Kentsel Dönüşüm Neden Gerekli
1999 depreminden bugüne tam 15 yıl geçti. Maalesef 1999 yılından önce yapılan binalarımızın çoğu, ya ruhsatsız, ya da ruhsatlı olmasına rağmen yeterli denetimden geçmemiş, zamanının yapım teknolojisiyle imal edilmiştir. Ülkemizde 1940-2007 yılları arasında 9 adet deprem yönetmeliği yürürlüğe girmiştir. İstanbul’ da 1975 yılından önce yapılmış yani bugün 40 yıl ve üzeri binaların durumları belirsizliğini korumaktadır. 1975 deprem yönetmeliğinde 2. derece deprem bölgesinde olan İstanbul, 1998 deprem yönetmeliğine göre 1. bölgeye alınmıştır. Yapılan bu değişiklik, bütün statik hesapların değişmesine neden olmuştur. Yani 16 ila 40 yaşındaki binalarımız, ruhsatlı ve iskanlı dahi olsalar, riskli konuma gelmektedirler. Sözüne ettiğimiz binalar, yine de bir projesi olan ve denetimden geçen binaları kapsamaktadır. Buzdağının altında bizi korkutucu sayıda kaçak ve gecekondu yapılar beklemektedir. Bunun yanı sıra inşaat yapım teknolojisinin eksikliği, hazır beton kullanımının olmaması, deniz kumu kullanımının yaygınlığı, bu riski arttırıcı faktörler olarak karşımıza çıkmaktadır.

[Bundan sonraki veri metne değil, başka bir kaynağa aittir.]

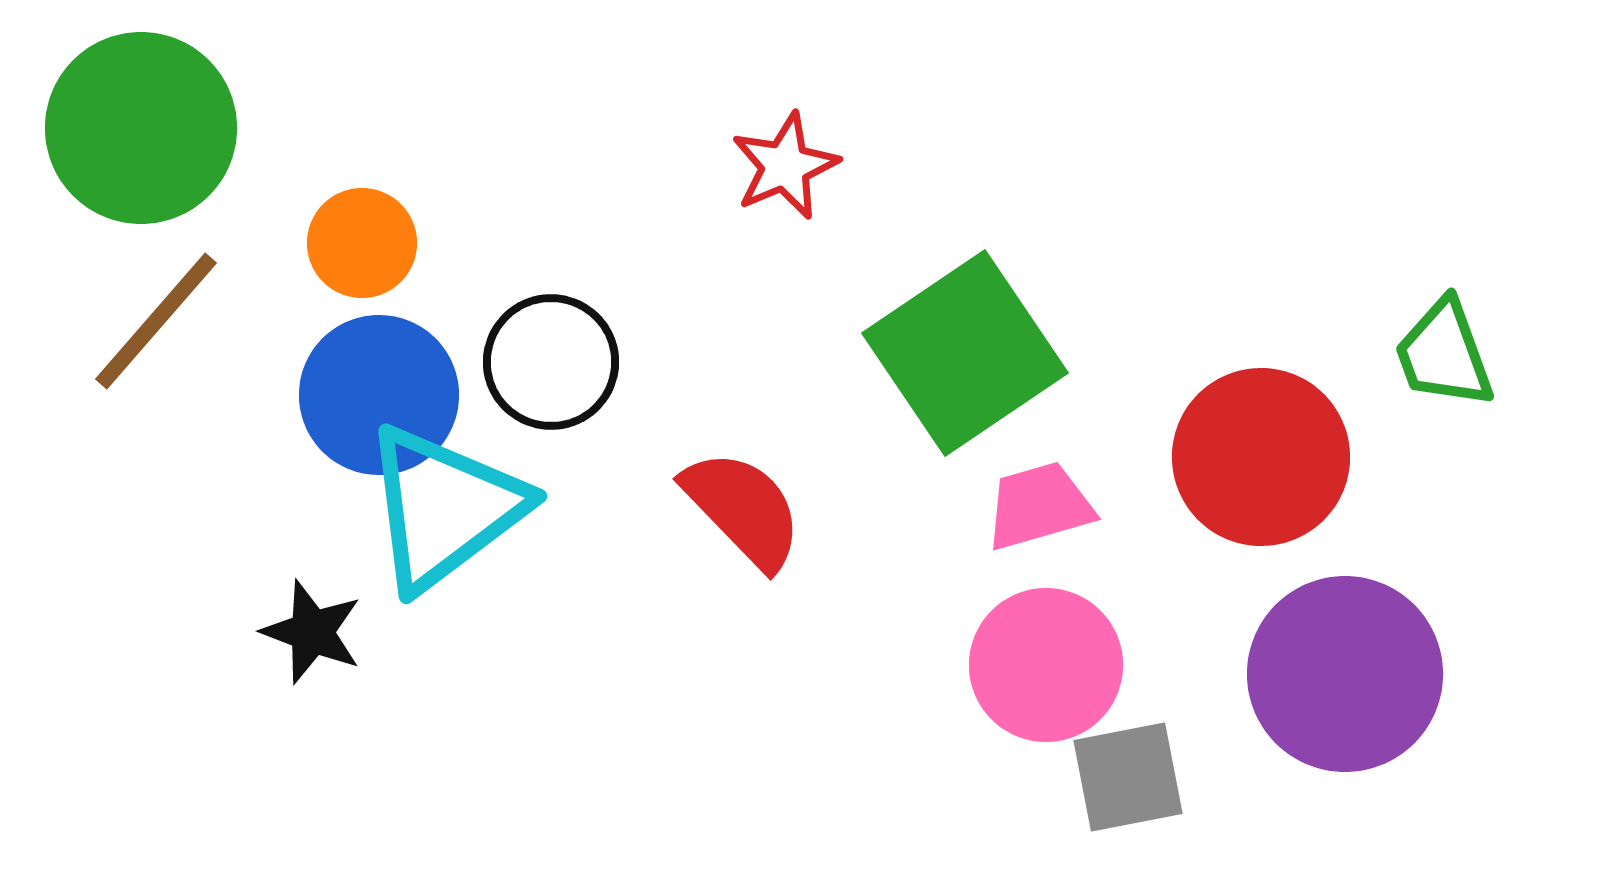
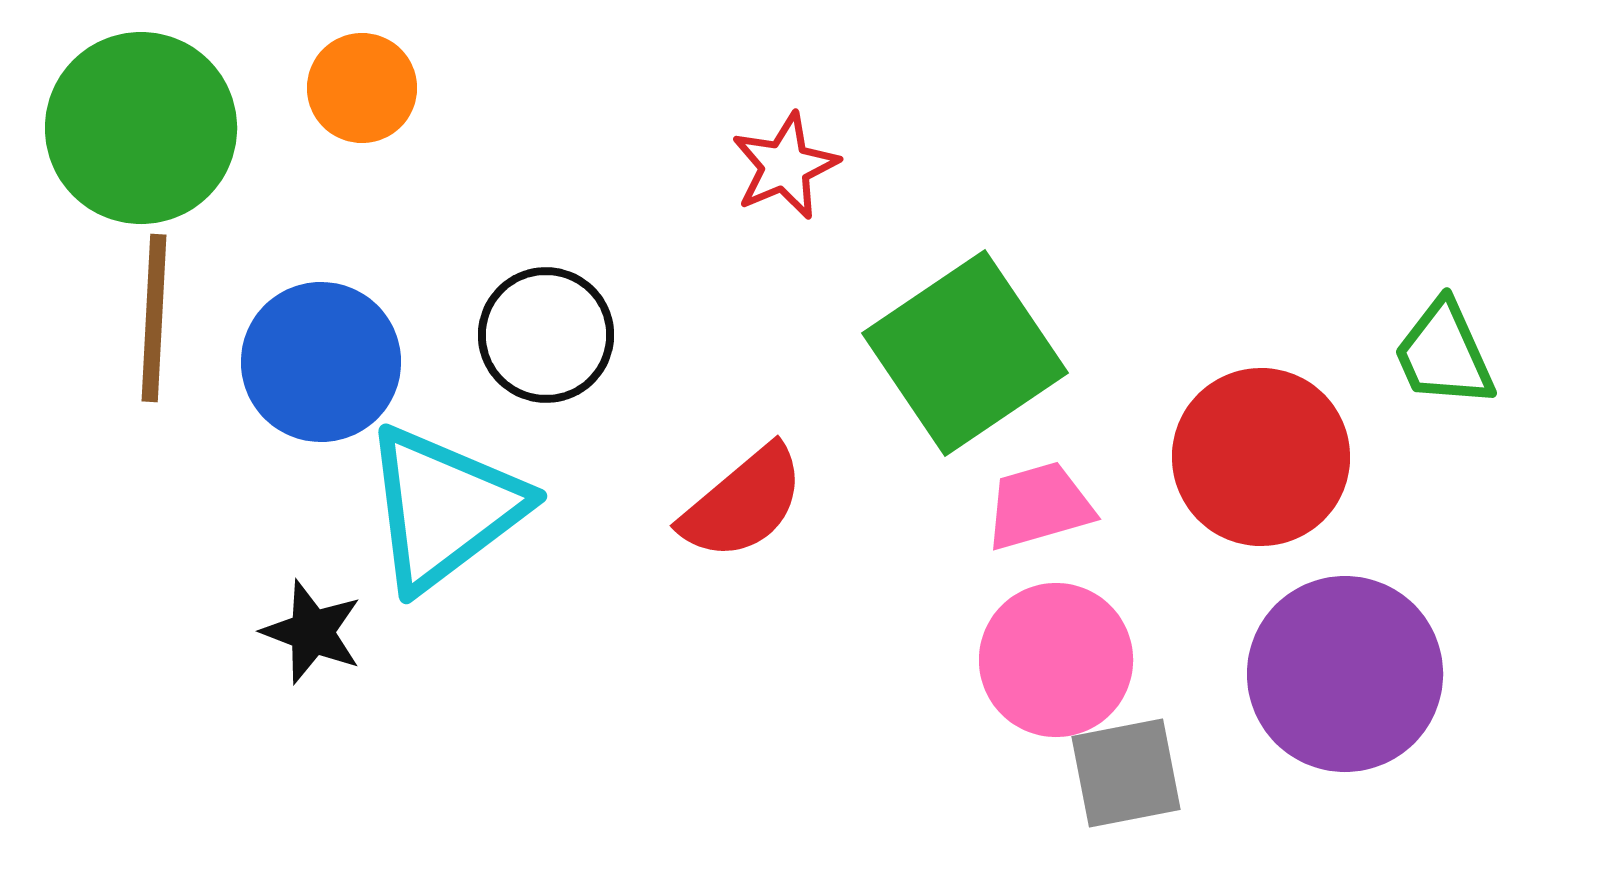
orange circle: moved 155 px up
brown line: moved 2 px left, 3 px up; rotated 38 degrees counterclockwise
green trapezoid: rotated 4 degrees counterclockwise
black circle: moved 5 px left, 27 px up
blue circle: moved 58 px left, 33 px up
red semicircle: moved 6 px up; rotated 94 degrees clockwise
pink circle: moved 10 px right, 5 px up
gray square: moved 2 px left, 4 px up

Peki bütün bu yönetmelikler gerçekten binamızı sağlamlaştır mı? Binamız yapılırken en son yönetmeliğin ne kadarına uyulmuştur?
Deprem performansının belirlenmeye çalışıldığı binaların büyük bir kısmının inşa edildiği tarihte yürürlükte bulunan yönetmeliklere uygun olmadığı veya önemli tasarım eksikliklerin bulunduğu tespit edilmiştir. Örneğin, 2002 yılında projelendirilip, inşa edilmiş bir yapı incelendiğinde tasarım bakımından 1998 kurallarına uygun olmadığı, 1975 kurallarına göre tasarlandığı veya 1998’e göre büyük eksiklikler içerdiği görülmektedir.

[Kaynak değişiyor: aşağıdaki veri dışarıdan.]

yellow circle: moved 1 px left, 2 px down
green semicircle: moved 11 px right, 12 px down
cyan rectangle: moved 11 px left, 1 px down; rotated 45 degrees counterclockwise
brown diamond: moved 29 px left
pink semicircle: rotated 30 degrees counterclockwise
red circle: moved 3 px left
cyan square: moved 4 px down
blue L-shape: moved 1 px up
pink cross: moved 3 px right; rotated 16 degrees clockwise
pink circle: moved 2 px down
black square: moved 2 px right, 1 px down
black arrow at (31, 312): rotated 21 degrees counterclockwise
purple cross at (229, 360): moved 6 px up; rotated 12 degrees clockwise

Bütün bu olgular ışığında, kentsel dönüşüm neden gereklidir? sorusuna verilecek birinci cevabımız:
• Yüksek oranda yaşam kaybı olabilecek bir depreme karşı, özellikle çocuklarımızı yeni bir geleceğe taşımak
olmalıdır. Unutmayalım ki, depremler değil binalar öldürür.

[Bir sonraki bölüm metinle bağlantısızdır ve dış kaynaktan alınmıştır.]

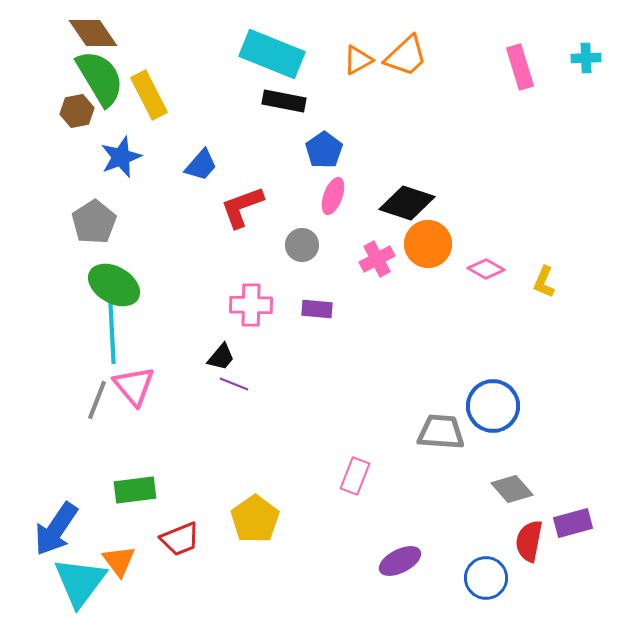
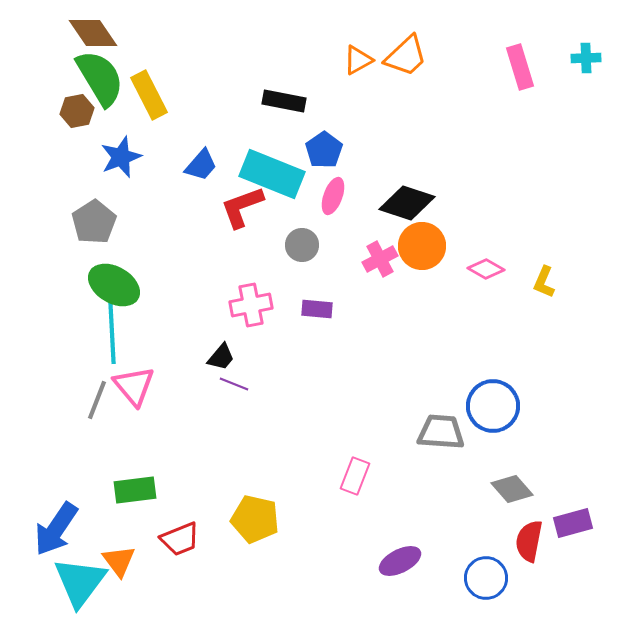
cyan rectangle at (272, 54): moved 120 px down
orange circle at (428, 244): moved 6 px left, 2 px down
pink cross at (377, 259): moved 3 px right
pink cross at (251, 305): rotated 12 degrees counterclockwise
yellow pentagon at (255, 519): rotated 24 degrees counterclockwise
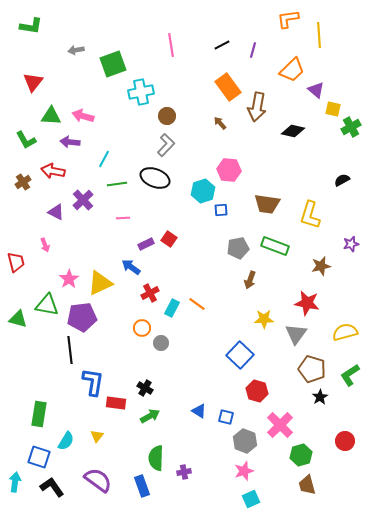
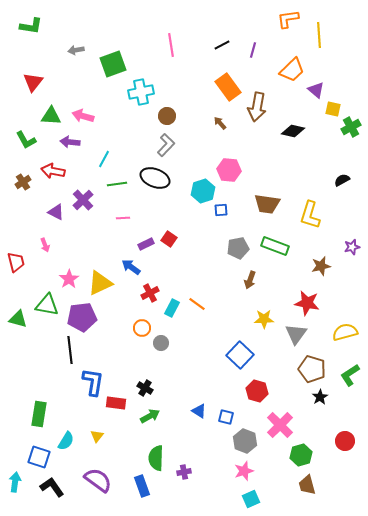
purple star at (351, 244): moved 1 px right, 3 px down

İkinci olarak, bir saniyeliğine deprem gerçeğinin hiç yaşanmayacağını farz etsek bile, yaşadığımızın şehrin keşmekeşliğinin, plansız büyümesinin, trafik, otopark ve altyapı sorunlarının, özellikle de yeşil renge tekrardan kavuşabilmemizin çözümüdür KENTSEL DÖNÜŞÜM.